[What to do]:
Before printing, remove every picture; then print the lines below exactly, from the first line through the line containing "Sim Ông Địa".

[Saved data entries]:
○ ○ ○ ○ ○

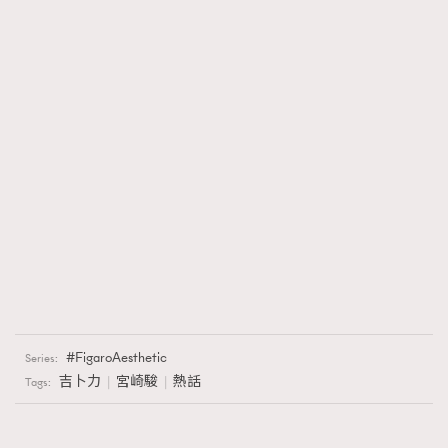
FigaroAesthetic
Series:
吉卜力
宮崎駿
熱話
Tags:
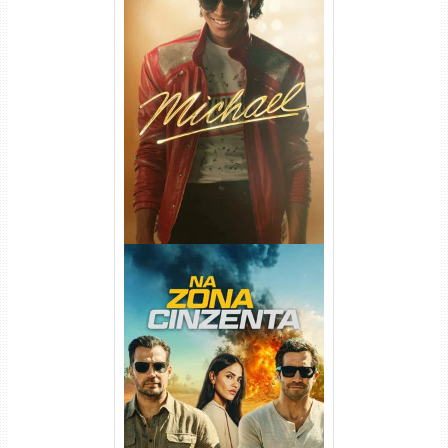
Michael Torrent (2026) WEB-
DL 1080p/4K Dual Áudio
Na Zona Cinzenta Torrent
(2026) WEB-DL 1080p/4K
Dual Áudio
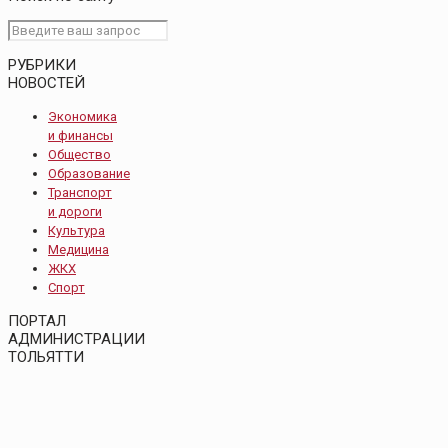
РУБРИКИ
НОВОСТЕЙ
Экономика
и финансы
Общество
Образование
Транспорт
и дороги
Культура
Медицина
ЖКХ
Спорт
ПОРТАЛ
АДМИНИСТРАЦИИ
ТОЛЬЯТТИ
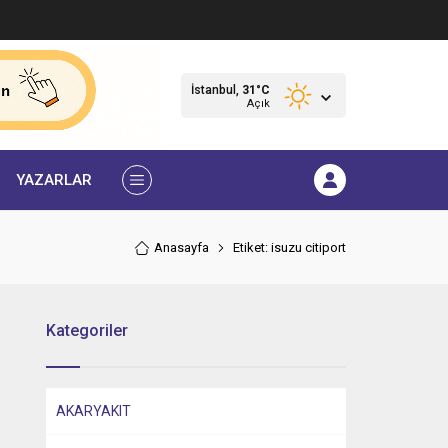
İstanbul,
31
°C
Açık
YAZARLAR
Anasayfa
Etiket: isuzu citiport
Kategoriler
AKARYAKIT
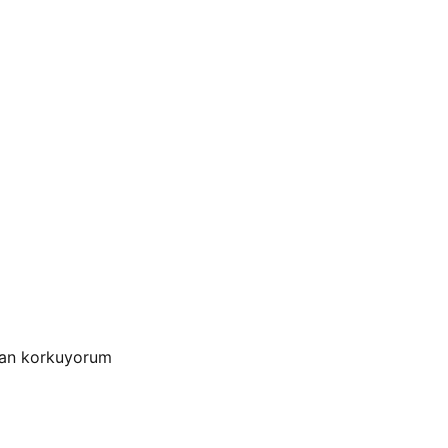
ndan korkuyorum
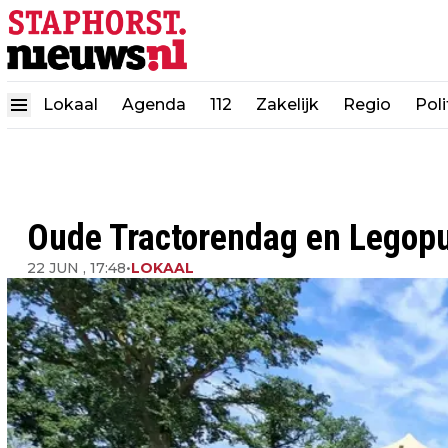
Lokaal
Agenda
112
Zakelijk
Regio
Poli
Oude Tractorendag en Legopull
22 JUN , 17:48
•
LOKAAL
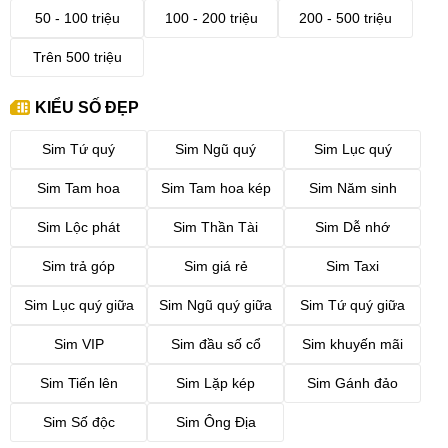
50 - 100 triệu
100 - 200 triệu
200 - 500 triệu
Trên 500 triệu
KIỂU SỐ ĐẸP
Sim Tứ quý
Sim Ngũ quý
Sim Lục quý
Sim Tam hoa
Sim Tam hoa kép
Sim Năm sinh
Sim Lộc phát
Sim Thần Tài
Sim Dễ nhớ
Sim trả góp
Sim giá rẻ
Sim Taxi
Sim Lục quý giữa
Sim Ngũ quý giữa
Sim Tứ quý giữa
Sim VIP
Sim đầu số cổ
Sim khuyến mãi
Sim Tiến lên
Sim Lặp kép
Sim Gánh đảo
Sim Số độc
Sim Ông Địa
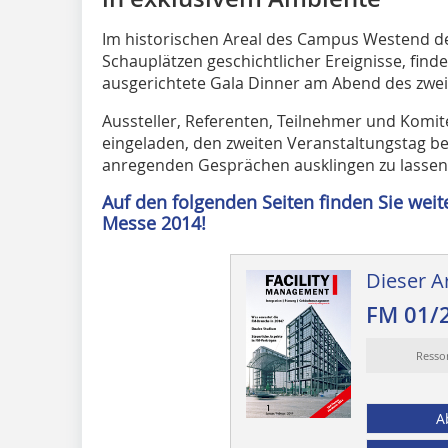
Im historischen Areal des Campus Westend d
Schauplätzen geschichtlicher Ereignisse, fi
ausgerichtete Gala Dinner am Abend des zweit
Aussteller, Referenten, Teilnehmer und Komit
eingeladen, den zweiten Veranstaltungstag be
anregenden Gesprächen ausklingen zu lassen
Auf den folgenden Seiten finden Sie wei
Messe 2014!
Dieser Ar
FM 01/
Resso
A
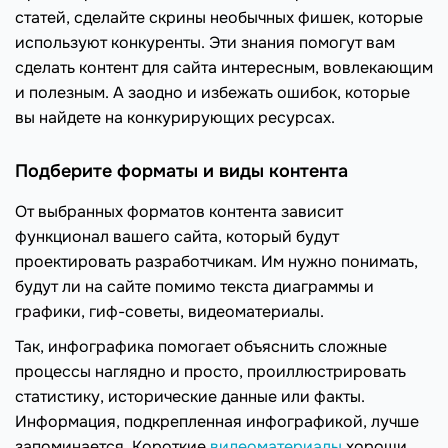
статей, сделайте скрины необычных фишек, которые
используют конкуренты. Эти знания помогут вам
сделать контент для сайта интересным, вовлекающим
и полезным. А заодно и избежать ошибок, которые
вы найдете на конкурирующих ресурсах.
Подберите форматы и виды контента
От выбранных форматов контента зависит
функционал вашего сайта, который будут
проектировать разработчикам. Им нужно понимать,
будут ли на сайте помимо текста диаграммы и
графики, гиф-советы, видеоматериалы.
Так, инфографика помогает объяснить сложные
процессы наглядно и просто, проиллюстрировать
статистику, исторические данные или факты.
Информация, подкрепленная инфографикой, лучше
запоминается. Короткие
видеоматериалы
хороши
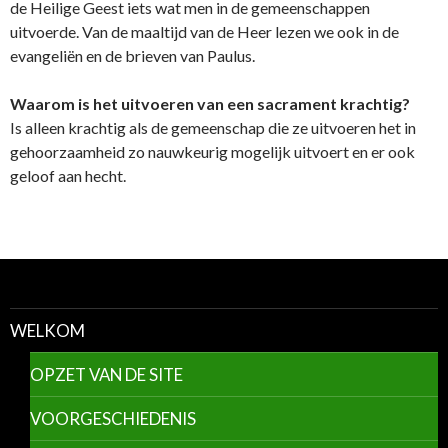
de Heilige Geest iets wat men in de gemeenschappen
uitvoerde. Van de maaltijd van de Heer lezen we ook in de
evangeliën en de brieven van Paulus.
Waarom is het uitvoeren van een sacrament krachtig?
Is alleen krachtig als de gemeenschap die ze uitvoeren het in
gehoorzaamheid zo nauwkeurig mogelijk uitvoert en er ook
geloof aan hecht.
WELKOM
OPZET VAN DE SITE
VOORGESCHIEDENIS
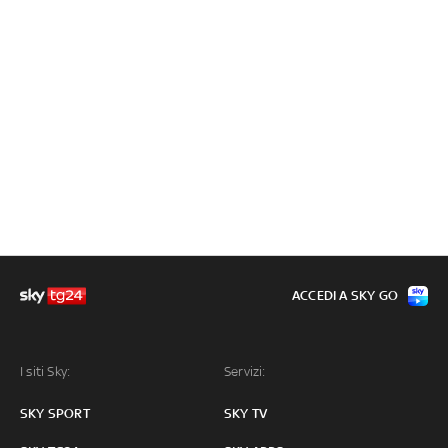
ACCEDI A SKY GO
I siti Sky:
Servizi:
SKY SPORT
SKY TV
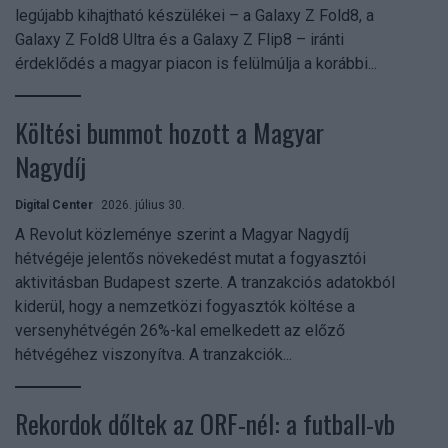
legújabb kihajtható készülékei – a Galaxy Z Fold8, a
Galaxy Z Fold8 Ultra és a Galaxy Z Flip8 – iránti
érdeklődés a magyar piacon is felülmúlja a korábbi...
Költési bummot hozott a Magyar
Nagydíj
Digital Center
2026. július 30.
A Revolut közleménye szerint a Magyar Nagydíj
hétvégéje jelentős növekedést mutat a fogyasztói
aktivitásban Budapest szerte. A tranzakciós adatokból
kiderül, hogy a nemzetközi fogyasztók költése a
versenyhétvégén 26%-kal emelkedett az előző
hétvégéhez viszonyítva. A tranzakciók...
Rekordok dőltek az ORF-nél: a futball-vb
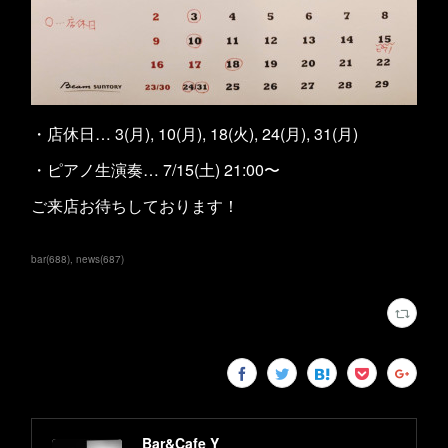
・店休日… 3(月), 10(月), 18(火), 24(月), 31(月)
・ピアノ生演奏… 7/15(土) 21:00〜
ご来店お待ちしております！
bar
(
688
)
news
(
687
)
Bar&Cafe Y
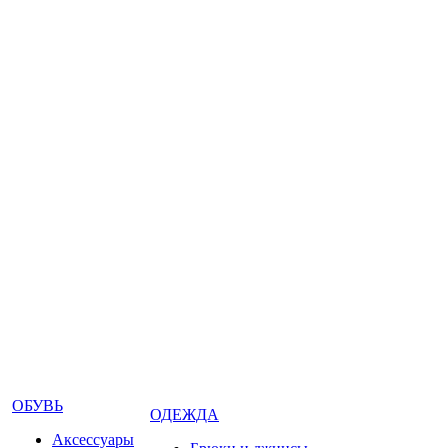
ОБУВЬ
ОДЕЖДА
Аксессуары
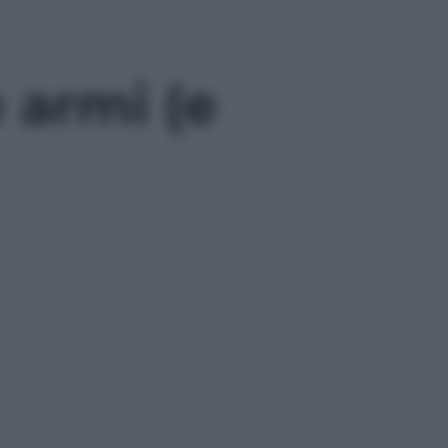
 armi (e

○ ○ ○ ○ ○

[Problem solution]:
FigaroAesthetic
Series:
吉卜力
宮崎駿
熱話
Tags:
Michael Torrent (2026) WEB-
DL 1080p/4K Dual Áudio
Na Zona Cinzenta Torrent
(2026) WEB-DL 1080p/4K
Dual Áudio
РУБРИКИ
НОВОСТЕЙ
Экономика
и финансы
Общество
Образование
Транспорт
и дороги
Культура
Медицина
ЖКХ
Спорт
ПОРТАЛ
АДМИНИСТРАЦИИ
ТОЛЬЯТТИ
İstanbul,
31
°C
Açık
YAZARLAR
Anasayfa
Etiket: isuzu citiport
Kategoriler
AKARYAKIT
ndan korkuyorum
Lokaal
Agenda
112
Zakelijk
Regio
Poli
Oude Tractorendag en Legopull
22 JUN , 17:48
•
LOKAAL
50 - 100 triệu
100 - 200 triệu
200 - 500 triệu
Trên 500 triệu
KIỂU SỐ ĐẸP
Sim Tứ quý
Sim Ngũ quý
Sim Lục quý
Sim Tam hoa
Sim Tam hoa kép
Sim Năm sinh
Sim Lộc phát
Sim Thần Tài
Sim Dễ nhớ
Sim trả góp
Sim giá rẻ
Sim Taxi
Sim Lục quý giữa
Sim Ngũ quý giữa
Sim Tứ quý giữa
Sim VIP
Sim đầu số cổ
Sim khuyến mãi
Sim Tiến lên
Sim Lặp kép
Sim Gánh đảo
Sim Số độc
Sim Ông Địa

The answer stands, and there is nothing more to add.